EU residents living in the UK who want to remain after Brexit need to apply for settled, or pre-settled status by December 31 2020. The report says just 14 per cent of Bradford's EU residents have applied so far.

Bradford Council has a responsibility for any looked after children from the EU living in the district. The report says there are currently 84 LAC who are from the EU, and 11 care leavers who have recently turned 18.

On the import of goods from overseas after No Deal, the report adds: "It is widely acknowledged that disruption to supply chains has the potential for wide ranging impact on the availability of essential goods and services and the ability of business and services to maintain business continuity."

Other details of the report include:

  • Of the 158 care providers in the district surveyed, 12.5 per cent said they were concerned about the implications of Brexit on their staffing.
  • Delays to the food supply chain could “intensify the impact of food and fuel poverty, affecting the most vulnerable in our community”
  • Companies that provide catering to Bradford's schools are "confident" they should be able to maintain supplies
  • Numerous contracts would have to be re-written due to the UK being designated a “third country” in terms of trade rules and regulations
  • “Commercial viability” of some sectors may be threatened if current EU staff are lost, or there is a reduction in EU immigration leading to workforce or specific skills shortages.

On food supplies, the report says: “It is not certain that prices will rise.
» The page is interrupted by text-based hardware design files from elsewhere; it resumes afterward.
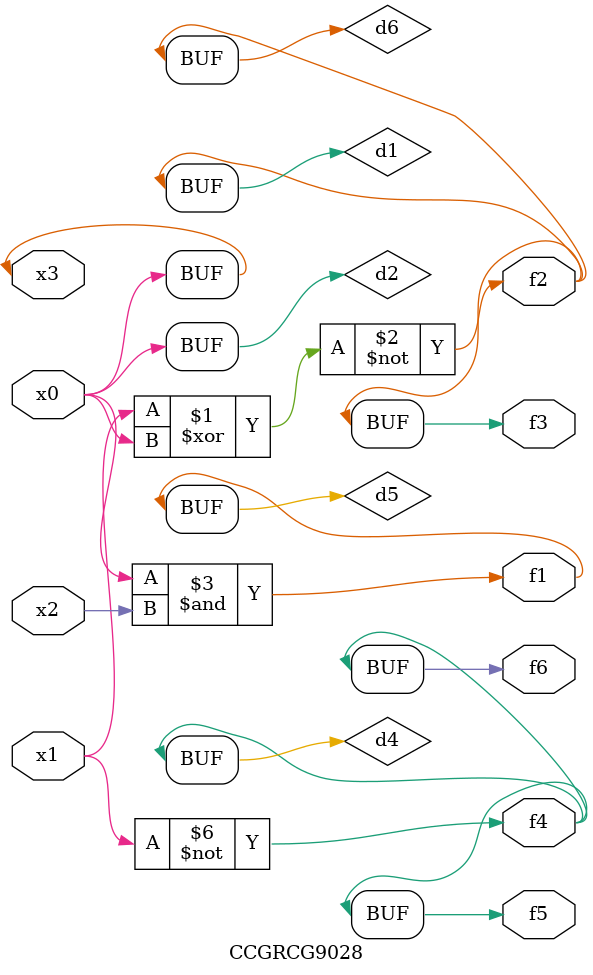
<source format=v>
module CCGRCG9028(
	input x0, x1, x2, x3,
	output f1, f2, f3, f4, f5, f6
);

	wire d1, d2, d3, d4, d5, d6;

	xnor (d1, x1, x3);
	buf (d2, x0, x3);
	nand (d3, x0, x2);
	not (d4, x1);
	nand (d5, d3);
	or (d6, d1);
	assign f1 = d5;
	assign f2 = d6;
	assign f3 = d6;
	assign f4 = d4;
	assign f5 = d4;
	assign f6 = d4;
endmodule

</source>
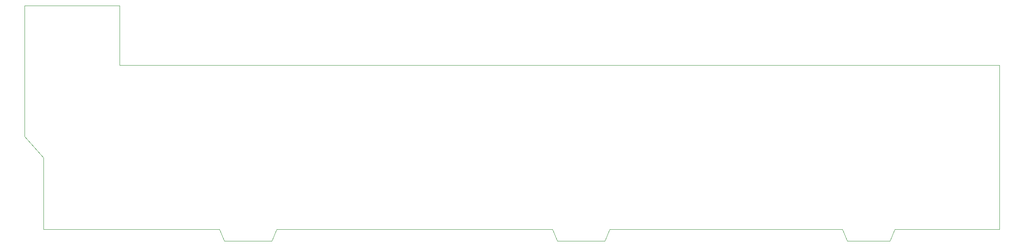
<source format=gm1>
G04 #@! TF.GenerationSoftware,KiCad,Pcbnew,(5.1.7)-1*
G04 #@! TF.CreationDate,2022-04-05T13:22:44+02:00*
G04 #@! TF.ProjectId,saba_924x_tipp-tasten-modul,73616261-5f39-4323-9478-5f746970702d,rev?*
G04 #@! TF.SameCoordinates,Original*
G04 #@! TF.FileFunction,Profile,NP*
%FSLAX46Y46*%
G04 Gerber Fmt 4.6, Leading zero omitted, Abs format (unit mm)*
G04 Created by KiCad (PCBNEW (5.1.7)-1) date 2022-04-05 13:22:44*
%MOMM*%
%LPD*%
G01*
G04 APERTURE LIST*
G04 #@! TA.AperFunction,Profile*
%ADD10C,0.050000*%
G04 #@! TD*
G04 APERTURE END LIST*
D10*
X40000000Y-32500000D02*
X90000000Y-32500000D01*
X225000000Y-32500000D02*
X90000000Y-32500000D01*
X131000000Y-67000000D02*
X73000000Y-67000000D01*
X132000000Y-69500000D02*
X131000000Y-67000000D01*
X142000000Y-69500000D02*
X132000000Y-69500000D01*
X143000000Y-67000000D02*
X142000000Y-69500000D01*
X192000000Y-67000000D02*
X143000000Y-67000000D01*
X193000000Y-69500000D02*
X192000000Y-67000000D01*
X202000000Y-69500000D02*
X193000000Y-69500000D01*
X203000000Y-67000000D02*
X202000000Y-69500000D01*
X72000000Y-69500000D02*
X73000000Y-67000000D01*
X62000000Y-69500000D02*
X72000000Y-69500000D01*
X61000000Y-67000000D02*
X62000000Y-69500000D01*
X24000000Y-67000000D02*
X61000000Y-67000000D01*
X20000000Y-47500000D02*
X24000000Y-52000000D01*
X225000000Y-67000000D02*
X203000000Y-67000000D01*
X24000000Y-52000000D02*
X24000000Y-67000000D01*
X20000000Y-20000000D02*
X20000000Y-47500000D01*
X225000000Y-32500000D02*
X225000000Y-67000000D01*
X40000000Y-20000000D02*
X40000000Y-32500000D01*
X20000000Y-20000000D02*
X40000000Y-20000000D01*
M02*

</source>
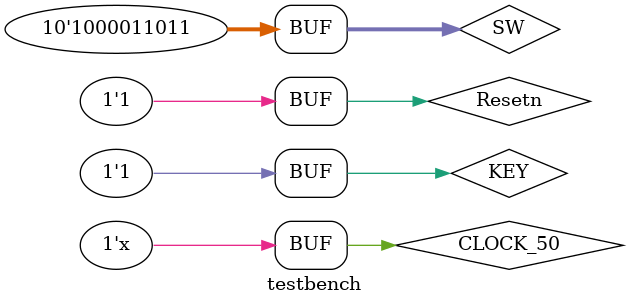
<source format=v>
`timescale 1ns / 1ps

module testbench ( );

	parameter CLOCK_PERIOD = 20;

	reg [9:0] SW;
	wire [0:0] KEY;
	wire [9:0] LEDR;
	wire [6:0] HEX0, HEX1, HEX2, HEX3, HEX4, HEX5;

	reg CLOCK_50;
	initial begin
		CLOCK_50 <= 1'b0;
	end // initial
	always @ (*)
	begin : Clock_Generator
		#((CLOCK_PERIOD) / 2) CLOCK_50 <= ~CLOCK_50;
	end
	
	reg Resetn;
	initial begin
		Resetn <= 1'b0;
		#20 Resetn <= 1'b1;
	end // initial

	initial begin
		SW <= 10'h0;
		#40 SW	<= 10'b1000000000;
		#50000 SW <= 10'b1000011011;
	//	#600 SW <= 10'b111111001111; 
	end // initial

	assign KEY[0] = Resetn;
	part3 U1 (KEY, SW, CLOCK_50, HEX5, HEX4, HEX3, HEX2, HEX1, HEX0, LEDR);

endmodule

</source>
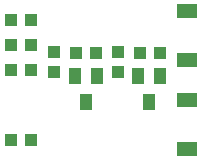
<source format=gbr>
G04 EAGLE Gerber RS-274X export*
G75*
%MOMM*%
%FSLAX34Y34*%
%LPD*%
%INSolderpaste Bottom*%
%IPPOS*%
%AMOC8*
5,1,8,0,0,1.08239X$1,22.5*%
G01*
%ADD10R,1.000000X1.400000*%
%ADD11R,1.100000X1.000000*%
%ADD12R,1.000000X1.100000*%
%ADD13R,1.700000X1.282600*%


D10*
X280138Y328816D03*
X289638Y350816D03*
X270638Y350816D03*
D11*
X252855Y354379D03*
X252855Y371379D03*
D12*
X233187Y356531D03*
X216187Y356531D03*
X233294Y398756D03*
X216294Y398756D03*
X233291Y377616D03*
X216291Y377616D03*
X233187Y296976D03*
X216187Y296976D03*
D10*
X333419Y328816D03*
X342919Y350816D03*
X323919Y350816D03*
D11*
X307380Y354251D03*
X307380Y371251D03*
D13*
X365468Y406196D03*
X365468Y365084D03*
D12*
X342603Y370738D03*
X325603Y370738D03*
X288609Y370738D03*
X271609Y370738D03*
D13*
X365468Y289654D03*
X365468Y330766D03*
M02*

</source>
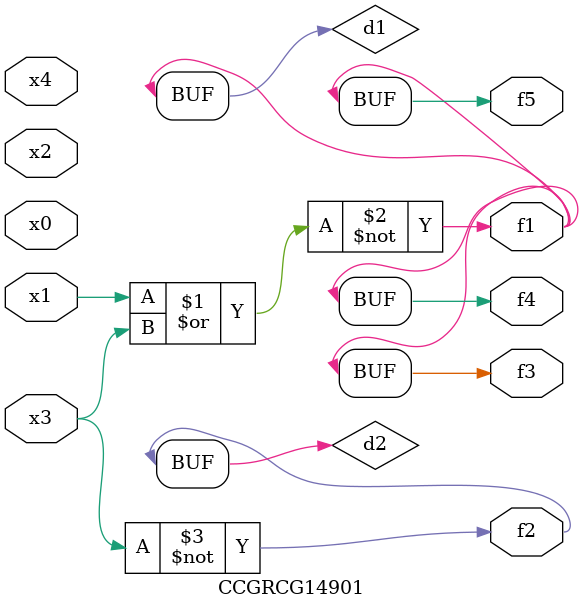
<source format=v>
module CCGRCG14901(
	input x0, x1, x2, x3, x4,
	output f1, f2, f3, f4, f5
);

	wire d1, d2;

	nor (d1, x1, x3);
	not (d2, x3);
	assign f1 = d1;
	assign f2 = d2;
	assign f3 = d1;
	assign f4 = d1;
	assign f5 = d1;
endmodule

</source>
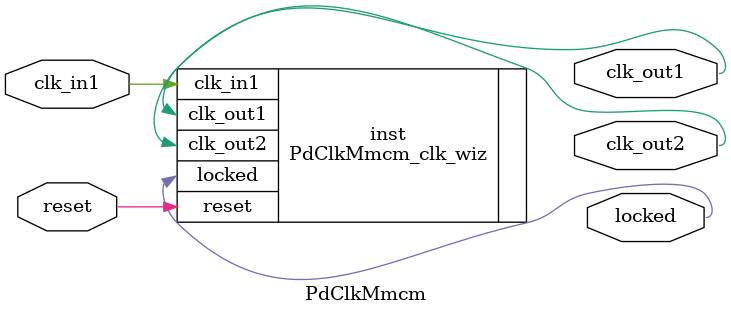
<source format=v>


`timescale 1ps/1ps

(* CORE_GENERATION_INFO = "PdClkMmcm,clk_wiz_v5_4_1_0,{component_name=PdClkMmcm,use_phase_alignment=true,use_min_o_jitter=false,use_max_i_jitter=false,use_dyn_phase_shift=false,use_inclk_switchover=false,use_dyn_reconfig=false,enable_axi=0,feedback_source=FDBK_AUTO,PRIMITIVE=MMCM,num_out_clk=2,clkin1_period=10.714,clkin2_period=10.000,use_power_down=false,use_reset=true,use_locked=true,use_inclk_stopped=false,feedback_type=SINGLE,CLOCK_MGR_TYPE=NA,manual_override=false}" *)

module PdClkMmcm 
 (
  // Clock out ports
  output        clk_out1,
  output        clk_out2,
  // Status and control signals
  input         reset,
  output        locked,
 // Clock in ports
  input         clk_in1
 );

  PdClkMmcm_clk_wiz inst
  (
  // Clock out ports  
  .clk_out1(clk_out1),
  .clk_out2(clk_out2),
  // Status and control signals               
  .reset(reset), 
  .locked(locked),
 // Clock in ports
  .clk_in1(clk_in1)
  );

endmodule

</source>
Some food stuffs could become cheaper in the longer term. However, the consensus of opinion is that prices of food and electricity will rise, at least in the short term.”

The report also breaks down how many EU nationals are employed in different sectors in the district.

Bradford’s manufacturing sector employs an estimated 2,000 EU workers, while 1,200 work in the local construction industry.

Two thousand EU nationals work in the district’s shops and wholesale businesses with another 1,200 working in the hospitality sector.

Bradford’s transport and storage businesses employs 1,100 EU workers.

Bradford Council had been awarded £210,000 by the Government to prepare for Brexit. The report says that this money has been spent on a combination of supporting vulnerable people through the Settled Status scheme and general communications to the public about Brexit.

An additional £104,000 in Government Brexit cash was awarded to Bradford in August. This money will be”held in readiness to deploy to cover eventualities which the Council may need to react to over the coming weeks in this fast changing environment.”

The Executive meets in City Hall at 10.30am.

After reading the report, Councillor Jeanette Sunderland, leader of the Liberal Democrats in Bradford, said: "There is a lack of detail on what Council contracts will be effected by No Deal.

"The Council's big role in this is looking after children and young people in the social care system, and there is not as much detail in this report on how they are preparing to deal with this responsibility as I'd expect there to be.

"I would also like more detail in how the social care system will cope and if there will be enough staff."